Your assignment: Repeat verbatim the lines of the data below, beginning with the line containing "Could you name" and continuing to the end.

Exercise inputs:
┏━━

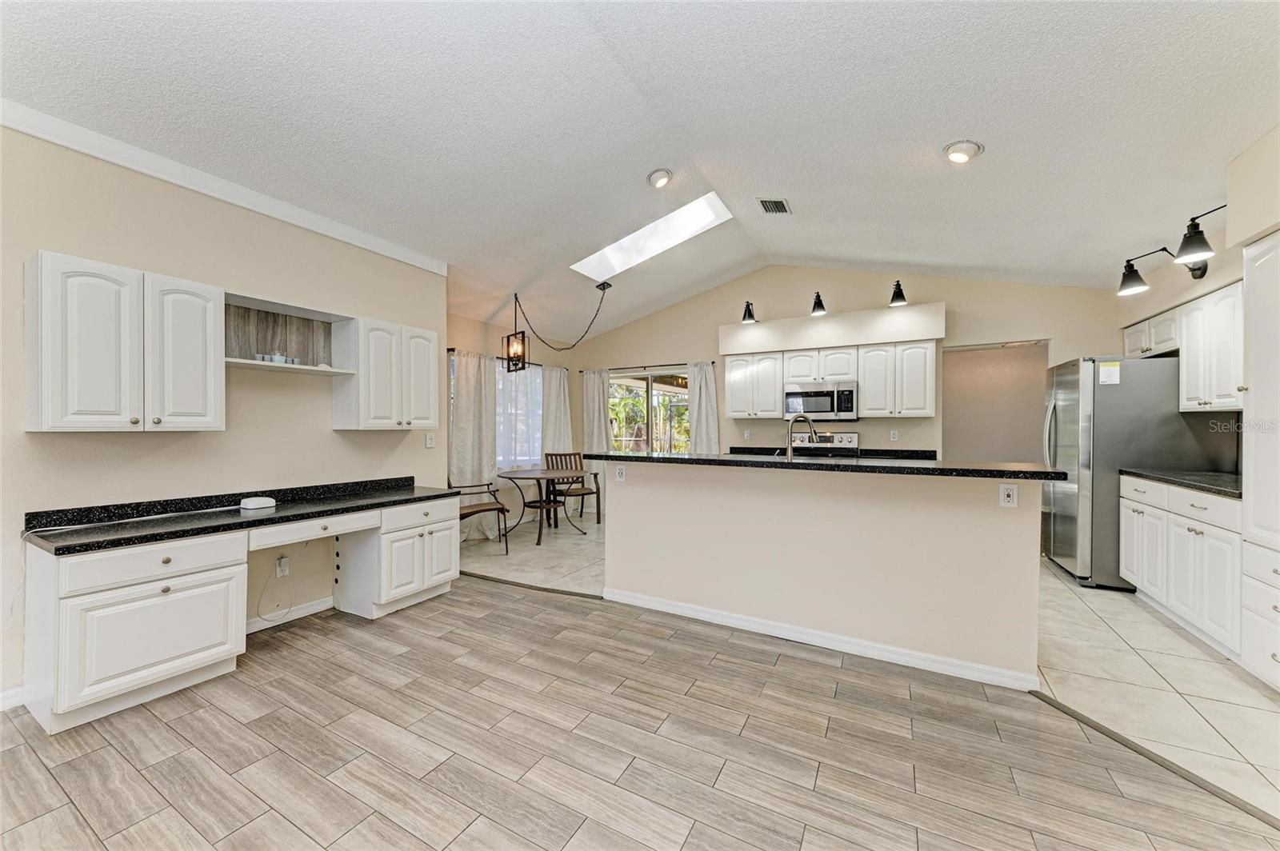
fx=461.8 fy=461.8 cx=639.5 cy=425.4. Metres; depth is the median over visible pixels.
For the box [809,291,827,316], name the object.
spotlight
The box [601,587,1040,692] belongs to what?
baseboard
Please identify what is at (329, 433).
left wall
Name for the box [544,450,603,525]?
wooden chair
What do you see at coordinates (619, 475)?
outlet
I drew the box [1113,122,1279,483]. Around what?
right wall
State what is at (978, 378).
doorway
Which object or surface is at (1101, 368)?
paper note
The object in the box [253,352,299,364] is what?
cup set
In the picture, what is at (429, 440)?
light switch
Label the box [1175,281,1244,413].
upper cabinet
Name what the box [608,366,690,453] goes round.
sliding glass door
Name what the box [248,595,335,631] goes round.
baseboard
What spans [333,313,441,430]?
upper cabinet
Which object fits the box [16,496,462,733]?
built-in desk
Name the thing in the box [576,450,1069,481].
island countertop
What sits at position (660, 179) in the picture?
recessed light
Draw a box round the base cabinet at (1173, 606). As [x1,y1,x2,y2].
[1118,472,1240,658]
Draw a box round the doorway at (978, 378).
[941,339,1051,461]
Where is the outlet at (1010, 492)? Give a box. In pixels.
[998,484,1018,506]
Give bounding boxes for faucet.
[784,414,818,459]
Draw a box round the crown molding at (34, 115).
[0,100,447,274]
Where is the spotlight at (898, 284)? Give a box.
[888,280,907,306]
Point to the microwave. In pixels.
(830, 410)
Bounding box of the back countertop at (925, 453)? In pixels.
[728,444,937,460]
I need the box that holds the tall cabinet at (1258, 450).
[1240,232,1279,690]
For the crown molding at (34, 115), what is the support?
attached to the left wall at (329, 433)
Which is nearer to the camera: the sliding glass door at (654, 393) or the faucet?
the faucet
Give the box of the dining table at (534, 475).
[495,466,587,546]
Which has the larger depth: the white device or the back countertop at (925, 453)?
the back countertop at (925, 453)
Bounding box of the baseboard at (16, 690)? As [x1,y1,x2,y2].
[0,685,25,710]
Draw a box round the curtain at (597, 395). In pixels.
[581,368,611,452]
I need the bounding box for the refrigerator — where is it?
[1040,355,1208,590]
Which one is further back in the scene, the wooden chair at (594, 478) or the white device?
the wooden chair at (594, 478)
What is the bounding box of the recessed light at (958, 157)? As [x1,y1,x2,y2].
[942,140,983,162]
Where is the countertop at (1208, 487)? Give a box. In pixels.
[1120,468,1242,498]
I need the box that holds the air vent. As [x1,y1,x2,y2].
[757,197,791,214]
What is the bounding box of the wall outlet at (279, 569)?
[275,553,289,576]
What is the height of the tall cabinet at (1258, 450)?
2.125 m
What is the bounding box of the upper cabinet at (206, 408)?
[25,251,223,430]
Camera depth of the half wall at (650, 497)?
2.58 m
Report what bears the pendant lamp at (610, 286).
hanging from the ceiling
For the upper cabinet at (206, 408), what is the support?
attached to the left wall at (329, 433)
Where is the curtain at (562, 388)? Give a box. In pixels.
[539,364,573,464]
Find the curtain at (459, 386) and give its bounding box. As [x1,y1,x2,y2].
[448,349,499,538]
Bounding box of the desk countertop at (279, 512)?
[17,476,460,555]
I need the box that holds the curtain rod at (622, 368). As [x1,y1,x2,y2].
[584,361,695,373]
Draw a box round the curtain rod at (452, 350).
[440,348,565,370]
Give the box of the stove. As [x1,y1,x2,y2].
[788,430,859,458]
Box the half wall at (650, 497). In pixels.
[598,458,1045,688]
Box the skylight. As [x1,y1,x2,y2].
[572,190,734,279]
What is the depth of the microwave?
5.03 m
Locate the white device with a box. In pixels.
[240,495,276,510]
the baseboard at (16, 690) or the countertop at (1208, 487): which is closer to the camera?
the baseboard at (16, 690)
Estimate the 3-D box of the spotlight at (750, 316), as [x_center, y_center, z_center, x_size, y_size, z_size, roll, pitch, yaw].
[1.291,-1.325,5.405,0.163,0.248,0.276,0,0,29]
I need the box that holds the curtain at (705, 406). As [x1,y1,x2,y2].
[687,361,719,452]
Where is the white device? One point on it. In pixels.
(256, 505)
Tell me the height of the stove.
1.161 m
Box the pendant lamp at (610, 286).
[503,281,613,370]
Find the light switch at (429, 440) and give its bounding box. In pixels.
[424,432,435,447]
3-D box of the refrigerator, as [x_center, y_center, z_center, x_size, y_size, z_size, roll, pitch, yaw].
[3.932,0.364,3.829,0.909,1.769,0.899,0,0,29]
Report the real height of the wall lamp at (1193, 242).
0.339 m
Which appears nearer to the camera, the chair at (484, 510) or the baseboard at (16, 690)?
the baseboard at (16, 690)
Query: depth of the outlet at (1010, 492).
2.26 m
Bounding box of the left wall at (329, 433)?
[0,120,448,711]
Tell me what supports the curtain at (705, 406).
hanging from the curtain rod at (622, 368)
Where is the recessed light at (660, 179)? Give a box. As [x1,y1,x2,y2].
[646,168,672,187]
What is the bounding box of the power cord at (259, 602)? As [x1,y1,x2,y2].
[256,556,291,622]
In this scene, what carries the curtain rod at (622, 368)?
attached to the back wall at (962, 296)
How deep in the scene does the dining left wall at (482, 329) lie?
5.69 m
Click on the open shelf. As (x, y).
(306, 321)
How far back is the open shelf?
3.01 m
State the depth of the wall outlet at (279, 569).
2.97 m
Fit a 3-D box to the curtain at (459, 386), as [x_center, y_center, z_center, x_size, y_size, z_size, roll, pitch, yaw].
[-1.844,0.214,5.173,0.109,2.067,0.731,0,0,29]
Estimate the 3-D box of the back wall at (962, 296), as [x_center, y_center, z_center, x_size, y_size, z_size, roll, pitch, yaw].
[1.851,-0.346,5.594,6.137,3.228,0.144,0,0,29]
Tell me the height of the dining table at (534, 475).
0.738 m
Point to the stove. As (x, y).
(838, 438)
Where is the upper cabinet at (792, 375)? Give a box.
[724,339,936,418]
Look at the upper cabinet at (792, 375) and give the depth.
4.95 m
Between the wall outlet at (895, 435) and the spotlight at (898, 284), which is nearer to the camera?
the spotlight at (898, 284)
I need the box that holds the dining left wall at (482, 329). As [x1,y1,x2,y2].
[444,309,581,536]
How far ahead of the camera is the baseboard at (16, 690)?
2.07 m
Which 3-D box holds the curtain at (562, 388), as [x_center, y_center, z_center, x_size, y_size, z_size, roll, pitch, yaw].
[-1.164,0.165,6.486,0.149,1.943,0.567,0,0,29]
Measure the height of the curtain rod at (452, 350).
0.052 m
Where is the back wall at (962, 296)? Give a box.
[567,265,1129,510]
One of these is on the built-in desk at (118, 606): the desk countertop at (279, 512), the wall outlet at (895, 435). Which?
the desk countertop at (279, 512)
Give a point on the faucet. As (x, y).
(813, 435)
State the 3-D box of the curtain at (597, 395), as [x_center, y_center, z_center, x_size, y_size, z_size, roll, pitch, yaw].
[-0.643,0.149,6.736,0.426,1.877,0.126,0,0,29]
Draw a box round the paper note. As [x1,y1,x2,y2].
[1097,360,1120,385]
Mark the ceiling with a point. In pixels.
(935, 135)
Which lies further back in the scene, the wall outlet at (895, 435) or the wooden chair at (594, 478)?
the wooden chair at (594, 478)
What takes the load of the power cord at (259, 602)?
attached to the wall outlet at (279, 569)
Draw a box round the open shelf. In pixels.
[224,292,357,376]
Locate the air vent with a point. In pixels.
(778, 202)
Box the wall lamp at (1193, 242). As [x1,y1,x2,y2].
[1175,204,1226,274]
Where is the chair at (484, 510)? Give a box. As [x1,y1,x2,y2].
[447,474,511,555]
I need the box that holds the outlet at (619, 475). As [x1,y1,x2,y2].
[614,464,625,482]
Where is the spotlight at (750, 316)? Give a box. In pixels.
[740,300,757,322]
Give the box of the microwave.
[783,380,857,419]
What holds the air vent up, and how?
in the ceiling
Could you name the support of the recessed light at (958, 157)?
in the ceiling
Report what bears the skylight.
in the ceiling
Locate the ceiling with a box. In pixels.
[0,0,1279,342]
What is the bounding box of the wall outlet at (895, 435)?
[888,428,898,440]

┗━━

Exercise output:
Could you name the support of the recessed light at (958, 157)?
in the ceiling
Report what bears the skylight.
in the ceiling
Locate the ceiling with a box. In pixels.
[0,0,1279,342]
What is the bounding box of the wall outlet at (895, 435)?
[888,428,898,440]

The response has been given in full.